Das kleinste Gebäude auf dem alten Friedenshort-Gelände ist vermutlich das mit der größten Atmosphäre und dem „Geist“ der damaligen Zeit: Mutter Evas Häuschen. Ewelina Kuna als jetzige Leiterin des Mutter-Eva-Museums und ihre Vorgängerin Anna Seemann-Majorek, die intensiv zu Mutter Eva geforscht hat (vgl. Bericht im letzten Magazin), führten durch die liebevoll ausgestalteten Räume. Sehr viele Originalgegenstände und Bücher gibt es zu bewundern. Ein Zimmer ist als Behandlungsraum eingerichtet worden, da Mutter Eva durch ihre Ausbildung in der Krankenpflege in Bethel auch ärztliche Tätigkeiten verrichtete. Das Häuschen ist aber nicht nur ein Ort der Vergangenheit, sondern auch der Gegenwart und der Begegnung. Ewelina Kuna fördert besonders den kreativen Austausch und hat regelmäßig Kinder- und Jugendgruppen zum künstlerischen Miteinander zu Besuch.
Ein Ort für kulturelle Begegnungen ist auch das teilrestaurierte Schloss Miechowice geworden, seinerzeit Stammsitz der Familie von Tiele-Winckler und nur ca. 500 Meter vom Friedenshort-Gelände entfernt.

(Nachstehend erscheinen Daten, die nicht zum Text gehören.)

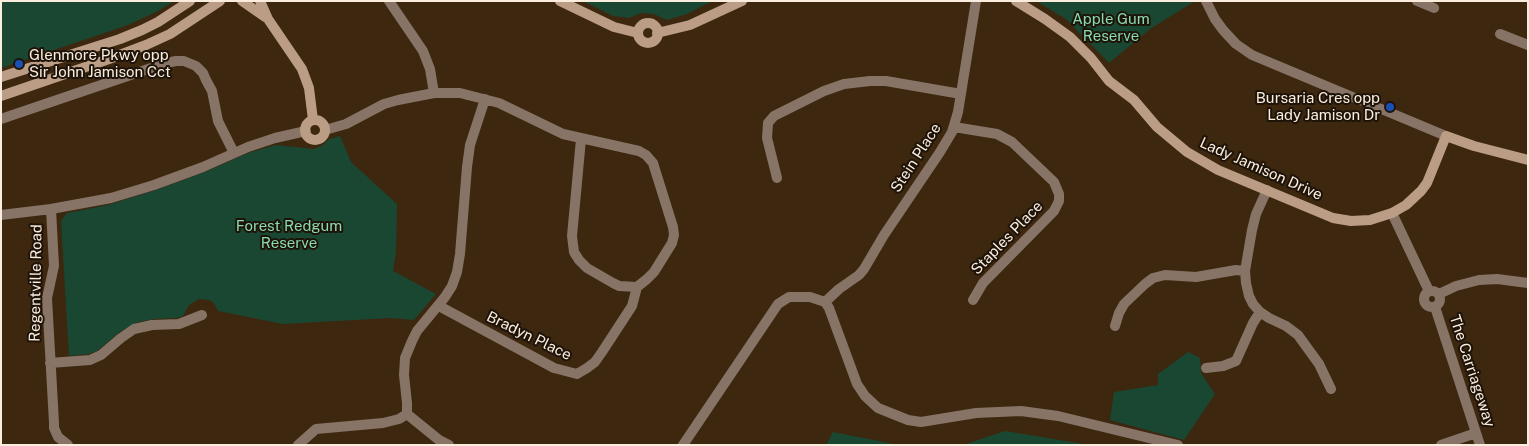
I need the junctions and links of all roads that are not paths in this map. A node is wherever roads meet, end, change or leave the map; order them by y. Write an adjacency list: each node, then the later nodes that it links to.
1 (190, 1): 16 (street)
2 (220, 1): 19 (street)
3 (242, 1): 13 (street)
4 (260, 1): 13 (street)
5 (389, 1): 17 (street)
6 (560, 1): 7 (street)
7 (742, 1)
8 (976, 1): 18 (street, Stein Place)
9 (1016, 1): 31 (street, Lady Jamison Drive)
10 (1206, 1): 26 (street)
11 (1417, 1): 12 (street)
12 (1434, 8)
13 (268, 19): 22 (street)
14 (1500, 34): 15 (street)
15 (1528, 45)
16 (1, 78)
17 (434, 92): 20 (street); 24 (street)
18 (961, 94): 23 (street, Stein Place); 30 (street)
19 (1, 96)
20 (485, 99): 27 (street); 41 (street)
21 (1, 119): 28 (street)
22 (313, 120): 24 (street); 25 (street)
23 (954, 126): 39 (street, Staples Place); 40 (street, Stein Place)
24 (325, 130): 25 (street)
25 (306, 131): 28 (street, Regentville Road)
26 (1446, 136): 29 (street); 33 (street, Lady Jamison Drive)
27 (581, 139): 37 (street); 37 (street)
28 (234, 153): 32 (street, Regentville Road)
29 (1528, 160)
30 (778, 178)
31 (1267, 190): 33 (street, Lady Jamison Drive); 35 (street)
32 (51, 209): 34 (street); 45 (street, Regentville Road)
33 (1392, 214): 38 (street)
34 (1, 215)
35 (1245, 270): 42 (street); 44 (street)
36 (1528, 283): 38 (street)
37 (637, 287): 41 (street, Bradyn Place)
38 (1434, 293): 49 (street, The Carriageway)
39 (974, 300)
40 (825, 302): 53 (street); 54 (street)
41 (439, 306): 48 (street)
42 (1260, 312): 46 (street); 47 (street)
43 (202, 315): 45 (street)
44 (1115, 326)
45 (50, 363): 50 (street, Regentville Road)
46 (1206, 368)
47 (1331, 389)
48 (407, 414): 51 (street); 52 (street)
49 (1476, 433): 55 (street); 56 (street, The Carriageway)
50 (66, 443)
51 (298, 445)
52 (449, 445)
53 (683, 445)
54 (1178, 445)
55 (1441, 445)
56 (1480, 445)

Der Ostturm wurde wiederhergestellt und bietet die Möglichkeit für Ausstellungen, Lesungen und kleine Konzerte. Auch hierhin führte der informative Rundgang, ebenso zur katholischen Kirche, die Mutter Evas Mutter erbauen ließ. Auch die Krypta stand zur Besichtigung zur Verfügung. Mit einem großen Dank für die Vorbereitung, die Begegnungen und die so großzügige Bewirtung verabschiedete sich die Delegation, um am nächsten Tag Richtung Dziegielow weiterzureisen.
Konzert und Festgottesdienst zum Mutterhaus-Jubiläum
Die zweitägigen Feierlichkeiten anlässlich des 100-jährigen Bestehens des Diakonissenmutterhauses Eben-Ezer verteilten sich auf die Orte Cieszyn und Dziegielow. Auftakt war ein stimmungsvolles Chorkonzert mit Unterstützung eines Klassikensembles in der Jesus-Kirche in Ciesyn und anschließendem Empfang mit Abendessen. Am Sonntag schloss sich der Dankgottesdienst in der zum Mutterhaus gehörenden Kirche in Dziegielow an, zu dem zahlreiche Gäste angereist waren, so dass eine Übertragung nach draußen nötig war. Zuvor war Gelegenheit zu einem Rundgang über das Gelände. Überaus groß war die Wiedersehensfreude vor allem zwischen den polnischen und deutschen Diakonissen. In ihrem Grußwort erinnerte Oberin Sr. Christine daher auch an die zahlreichen Begegnungen, vor allem an das Jahr 2006, als im Rahmen einer Informationsreise rund 100 Friedenshort-Mitarbeitende und Diakonissen zu Besuch waren. „Wir wünschen uns, dass unsere Verbindung auch in Zukunft bestehen bleibt, möge euer Werk weiterhin von Gott gesegnet sein“, so der Wunsch von Sr. Christine. „Werdet zum Segen für jeden, dem ihr begegnet – dieses Wort Mutter Evas ist hier zu spüren, im Miteinander und auch in eurer Arbeit“, betonte Pfrn. Riegas-Chaikowski, die zudem für die Möglichkeit dankte, an dem Jubiläum teilzuhaben.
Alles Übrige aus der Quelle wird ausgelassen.